Et donc le chasseur atchuar avec qui j’ai jadis chassé, et qui adresse une incantation mentale à l’âme du singe laineux qu’il poursuit, est un agent politique, car il connecte par ce moyen deux communautés de personnes qui vivent dans des mondes physiques différenciés. Quant au singe laineux, il est devenu lui aussi un agent politique et pour la même raison lorsqu’il aura auparavant visité en rêve le même chasseur pour lui donner un rendez-vous en forêt. 

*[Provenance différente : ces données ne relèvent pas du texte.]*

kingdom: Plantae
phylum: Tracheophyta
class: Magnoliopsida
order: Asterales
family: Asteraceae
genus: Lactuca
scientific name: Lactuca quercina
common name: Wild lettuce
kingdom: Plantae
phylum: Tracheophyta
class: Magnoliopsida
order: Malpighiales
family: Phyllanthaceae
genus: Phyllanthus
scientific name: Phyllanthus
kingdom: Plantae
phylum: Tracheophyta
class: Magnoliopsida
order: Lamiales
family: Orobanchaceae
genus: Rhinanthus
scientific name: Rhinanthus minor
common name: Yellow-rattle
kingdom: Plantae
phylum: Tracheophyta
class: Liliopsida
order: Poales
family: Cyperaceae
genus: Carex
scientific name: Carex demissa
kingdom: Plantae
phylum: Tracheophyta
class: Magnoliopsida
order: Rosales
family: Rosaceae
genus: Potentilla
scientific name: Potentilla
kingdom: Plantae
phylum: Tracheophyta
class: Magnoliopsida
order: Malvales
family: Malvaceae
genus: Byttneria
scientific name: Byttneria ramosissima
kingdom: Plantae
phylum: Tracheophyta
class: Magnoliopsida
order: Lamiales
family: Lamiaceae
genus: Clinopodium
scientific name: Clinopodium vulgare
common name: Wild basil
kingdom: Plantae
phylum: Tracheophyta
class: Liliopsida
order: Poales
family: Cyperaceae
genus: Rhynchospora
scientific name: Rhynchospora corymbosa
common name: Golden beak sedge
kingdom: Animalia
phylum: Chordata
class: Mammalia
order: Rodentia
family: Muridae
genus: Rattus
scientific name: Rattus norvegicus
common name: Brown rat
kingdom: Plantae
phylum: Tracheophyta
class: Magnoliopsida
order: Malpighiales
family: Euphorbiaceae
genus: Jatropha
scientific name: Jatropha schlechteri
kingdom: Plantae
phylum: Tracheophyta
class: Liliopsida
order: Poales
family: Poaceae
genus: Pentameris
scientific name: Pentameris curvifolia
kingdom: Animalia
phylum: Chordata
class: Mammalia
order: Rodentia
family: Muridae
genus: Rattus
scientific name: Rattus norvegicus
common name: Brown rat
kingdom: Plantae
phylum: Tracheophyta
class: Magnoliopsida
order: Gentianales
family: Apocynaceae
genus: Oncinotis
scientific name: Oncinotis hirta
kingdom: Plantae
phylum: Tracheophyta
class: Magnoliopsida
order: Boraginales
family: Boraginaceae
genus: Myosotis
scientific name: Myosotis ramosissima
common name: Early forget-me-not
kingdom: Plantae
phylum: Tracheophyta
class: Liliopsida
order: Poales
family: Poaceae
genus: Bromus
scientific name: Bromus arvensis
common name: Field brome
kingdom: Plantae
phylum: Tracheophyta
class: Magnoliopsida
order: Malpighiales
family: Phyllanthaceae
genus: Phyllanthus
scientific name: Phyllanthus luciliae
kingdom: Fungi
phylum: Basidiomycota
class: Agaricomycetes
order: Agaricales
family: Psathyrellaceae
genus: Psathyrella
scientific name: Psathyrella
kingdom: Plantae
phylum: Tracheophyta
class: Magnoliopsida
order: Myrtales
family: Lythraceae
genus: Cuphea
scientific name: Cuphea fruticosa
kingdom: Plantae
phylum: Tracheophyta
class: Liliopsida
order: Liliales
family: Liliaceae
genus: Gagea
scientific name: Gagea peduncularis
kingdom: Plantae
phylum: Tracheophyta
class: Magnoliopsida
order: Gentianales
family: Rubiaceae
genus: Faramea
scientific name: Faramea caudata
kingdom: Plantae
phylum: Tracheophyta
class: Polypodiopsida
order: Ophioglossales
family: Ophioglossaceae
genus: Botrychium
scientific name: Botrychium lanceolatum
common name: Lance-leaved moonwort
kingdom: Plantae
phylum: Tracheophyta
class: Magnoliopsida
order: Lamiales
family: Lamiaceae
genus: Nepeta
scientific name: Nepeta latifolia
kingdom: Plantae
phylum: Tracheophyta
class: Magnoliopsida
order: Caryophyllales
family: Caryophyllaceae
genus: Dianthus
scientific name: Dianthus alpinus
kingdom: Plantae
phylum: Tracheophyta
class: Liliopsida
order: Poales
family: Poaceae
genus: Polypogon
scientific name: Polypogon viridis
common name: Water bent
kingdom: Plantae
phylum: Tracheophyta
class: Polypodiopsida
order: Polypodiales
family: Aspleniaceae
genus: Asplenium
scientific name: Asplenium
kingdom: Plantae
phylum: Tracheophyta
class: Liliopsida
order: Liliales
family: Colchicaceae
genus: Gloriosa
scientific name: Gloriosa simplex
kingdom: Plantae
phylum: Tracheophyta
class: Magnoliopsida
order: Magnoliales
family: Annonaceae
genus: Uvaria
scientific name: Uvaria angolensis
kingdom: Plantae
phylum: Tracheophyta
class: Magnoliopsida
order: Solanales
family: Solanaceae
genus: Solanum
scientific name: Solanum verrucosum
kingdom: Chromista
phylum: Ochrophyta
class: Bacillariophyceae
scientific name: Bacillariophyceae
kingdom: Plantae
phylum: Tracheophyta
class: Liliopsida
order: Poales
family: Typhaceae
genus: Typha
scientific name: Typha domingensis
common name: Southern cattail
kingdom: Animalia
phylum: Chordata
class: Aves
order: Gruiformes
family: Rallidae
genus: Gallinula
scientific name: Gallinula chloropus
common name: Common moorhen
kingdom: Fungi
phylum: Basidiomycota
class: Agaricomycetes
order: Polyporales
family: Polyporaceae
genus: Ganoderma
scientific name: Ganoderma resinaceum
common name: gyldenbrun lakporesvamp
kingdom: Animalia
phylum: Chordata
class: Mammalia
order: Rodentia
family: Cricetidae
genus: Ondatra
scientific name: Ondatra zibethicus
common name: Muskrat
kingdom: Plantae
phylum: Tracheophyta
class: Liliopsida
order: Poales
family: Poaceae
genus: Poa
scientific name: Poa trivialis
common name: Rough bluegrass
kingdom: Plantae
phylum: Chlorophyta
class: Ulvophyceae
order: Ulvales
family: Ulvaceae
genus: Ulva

Partout sur notre planète, ces rapports de mondes se donnent à voir, sous nos yeux de naturalistes, sans que nous sachions toujours les déchiffrer, comme des expressions politiques. Par exemple, et dans un registre très éloigné de l’animisme, lorsqu’un volcan andin menacé par une compagnie minière se voit défendu par des communautés autochtones, non pas comme une ressource à protéger, mais comme un membre à part entière du collectif mixte qu’eux les humains forment avec les montagnes, avec les troupeaux de lamas, avec les lacs, avec les champs de pomme de terre, ou encore pour prendre un autre exemple récent, lorsque les Maori obtiennent du parlement néo-zélandais la reconnaissance de la personnalité juridique de la rivière Ouangani non pas comme un moyen de préserver sur cette rivière leurs droits d’usage ancestraux mais là encore parce qu’elle appartient à un collectif plus large dont les humains ne sont qu’une composante. Aussi et pour en revenir au registre animiste, n’est-il pas étonnant que lorsque les représentants de la communauté de Sarayaku sont venus à Paris lors de la COP 21 pour demander la reconnaissance du territoire qu’ils occupent, en Amazonie équatorienne, ils ne l’aient pas fait en invoquant la préservation de la biodiversité, la protection du milieu contre les compagnies pétrolières qui sont pourtant à la périphérie, ou même l’autochtonie, non, ils ont allégué qu’il fallait préserver des relations plutôt qu’un espace, en l’occurrence et je les cite : «la relation matérielle et spirituelle que les peuples indigènes tissent avec les autres êtres qui habitent la forêt vivante.» Et cette forêt vivante, elle est vue «comme entièrement composée d’êtres vivants, et des relations de communication que ces êtres entretiennent de sorte que tous ces êtres depuis la plante la plus infime jusqu’aux esprits protecteurs de la forêt sont des personnes qui vivent en communauté et développent leur existence de manière analogue à celle des humains. Au lieu de voir dans ce genre de propos et de mouvements, des manifestations de superstition folklorique ou puérile, position condescendante, que partagent tant le libéralisme du laisser faire qu’une partie de la gauche prométhéenne, il est plus judicieux d’y trouver ce qu’ils nous offrent, à savoir une formidable stimulation pour penser à nouveaux frais, l’action politique et le vivre ensemble dans un monde où nature et société ne sont plus irrémédiablement dissociées.»